++++ Excerpted passage ++++

The high overall RVB conservation is similar to that of the EV species: only the loops of SLB and SLD show high variation. RVB also has the smallest 5′CL (80 nts). The overall length of the 5′CL from RVA and RVC is 85 nucleotides, which is intermediate between the lengths of RVB (80 nts) and the EV species (87–89 nts).

3.4. Consensus Sequence of Each Species

Cosine similarity analysis (Figure 7) presents a pairwise comparison between the GCAU distribution at each position. For instance, in Figure 7A, the value of 1 at positions 1–7 indicates identical GCAU distributions at these positions for the EV group vs. the RV group. The positions need not be invariant to have identical distributions. The results are detailed below and can be used to identify the consensus sequence of each species, as illustrated in Figure 8.
  • EV vs. RV
    Similar: SA and loop B and surrounding stem region
    Differ: a single base pair in SA, stem B away from the loop, two base pairs in stem D, and point variations in JAB and JCD
  • EVA vs. EVB
    Similar: throughout
    Differ: two major divergent bases occur in loop B and near loop D
  • EVA/EVB vs. EVCD
    Similar: throughout SA and the loop and surrounding bases of SLB
    Differ: the stems of SLB and SLD as well as two positions (42–43) in SLC
  • RVA vs. RVB
    Similar: SA and most of the stem of SLD
    Differ: the stem of SLB adjacent to the junction, in SLC, and various nucleotides in SLD
  • RVA vs. RVC
    Similar: nearly identical in loop B and D, along with a majority of SA
    Differ: the stem regions of SLB, SLC, and SLD
  • RVB vs. RVC
    Similar: SA and part of SLB near the PCBP2 binding location
    Differ: the stem of SLB and throughout the SLC and SLD

4. Discussion

Development of a broad-spectrum antiviral relies on the ability to target an area of high evolutionary conservation. It has previously been established that the enterovirus genus 5’CL is highly conserved [46,47]. Nonetheless, this simple statement is an over-simplification. For instance, an antiviral designed to target the 5′CL of RVC might be expected to be effective against the majority of serotypes within the species, if not the majority of the genus. However, as shown in our 5′CL phylogenetic analysis (see Figure 6B), RVC separates into two distinct clusters, one lying between EVCD and RVB species and the other overlapping a minor branch of RVA. Therefore, a designed antiviral may only be effective against a select group of serotypes in the species. The analysis presented here provides a deeper understanding of potential antiviral targets within the 5′CL sequence. This information can be used to target the broadest spectrum of enterovirus serotypes, or alternatively, to more comprehensively predict the serotypes expected to be targeted by a specific antiviral.

++++ Extracted information ++++

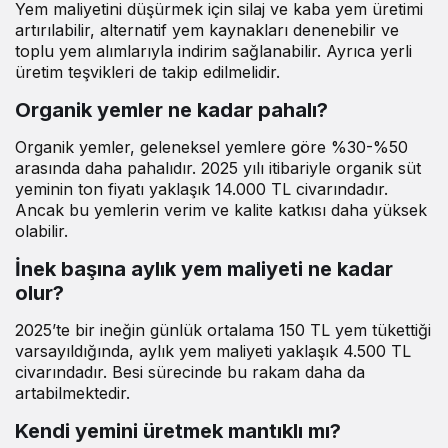
Yem maliyetini düşürmek için silaj ve kaba yem üretimi
artırılabilir, alternatif yem kaynakları denenebilir ve
toplu yem alımlarıyla indirim sağlanabilir. Ayrıca yerli
üretim teşvikleri de takip edilmelidir.
Organik yemler ne kadar pahalı?
Organik yemler, geleneksel yemlere göre %30-%50
arasında daha pahalıdır. 2025 yılı itibariyle organik süt
yeminin ton fiyatı yaklaşık 14.000 TL civarındadır.
Ancak bu yemlerin verim ve kalite katkısı daha yüksek
olabilir.
İnek başına aylık yem maliyeti ne kadar
olur?
2025’te bir ineğin günlük ortalama 150 TL yem tükettiği
varsayıldığında, aylık yem maliyeti yaklaşık 4.500 TL
civarındadır. Besi sürecinde bu rakam daha da
artabilmektedir.
Kendi yemini üretmek mantıklı mı?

++++

Work instructions:
[A] Write out all six pairwise comparisons of species groups that the 5′CL conservation passage lays out under "3.4. Consensus Sequence of Each Species."
[B] In the 5′CL conservation passage, into how many clusters does RVC separate in the 5′CL phylogenetic analysis?
[C] Carry on the 5′CL conservation passage from its last sentence.

Outputs in order:
[A]
EV vs. RV
EVA vs. EVB
EVA/EVB vs. EVCD
RVA vs. RVB
RVA vs. RVC
RVB vs. RVC

[B] Two distinct clusters.

[C]
Figure 8 presents the 5′CL consensus sequence for each species in this study and highlights the major differences between the species, as explained in the results. These distinct differences limit potential broad-spectrum antiviral targets of the 5′CL sequence due to the need for a consecutive span of conserved residues. However, the cloverleaf phylogeny (Figure 6B) does not directly parallel that of the whole genome (Figure 4A). In fact, the branching pattern of Figure 6B suggests six distinct cloverleaf varieties, some of which contain representatives from more than one species. The sequence characteristics of these six cloverleaves are described below and are illustrated in Figure 9.
  • EV_ABC: a four-nucleotide JCD, C51•G76 in SD, A54•U73 base pair which reduces the SD bulge to 2 × 2, and C62 in LD
  • EV_ACD: a five-nucleotide LC and an additional G in JCD
  • RV_A: A11•U33 in SB, a five-nucleotide LC, U57•A68 in SD, C62 in LD, a two-nucleotide (UU) JCD, and one-nucleotide (G) JDA
  • RV_B: short SA (6 bp), A32•U42 in SC, and a three-nucleotide LD
  • RV_C + EV_AC: a predicted one-nucleotide bulge in SB (U13), A36•U42 in SC, and A52•U71 which reduces the SD bulge to 2 × 2
  • RV_AC: a four-nucleotide LC, G51•C74 and U56•A69 in SD, C62 in LD, and short junction regions (JCD:2, JDA:1)
A complete list of the viruses assigned to each of the six categories above is provided as Supplementary Table S7.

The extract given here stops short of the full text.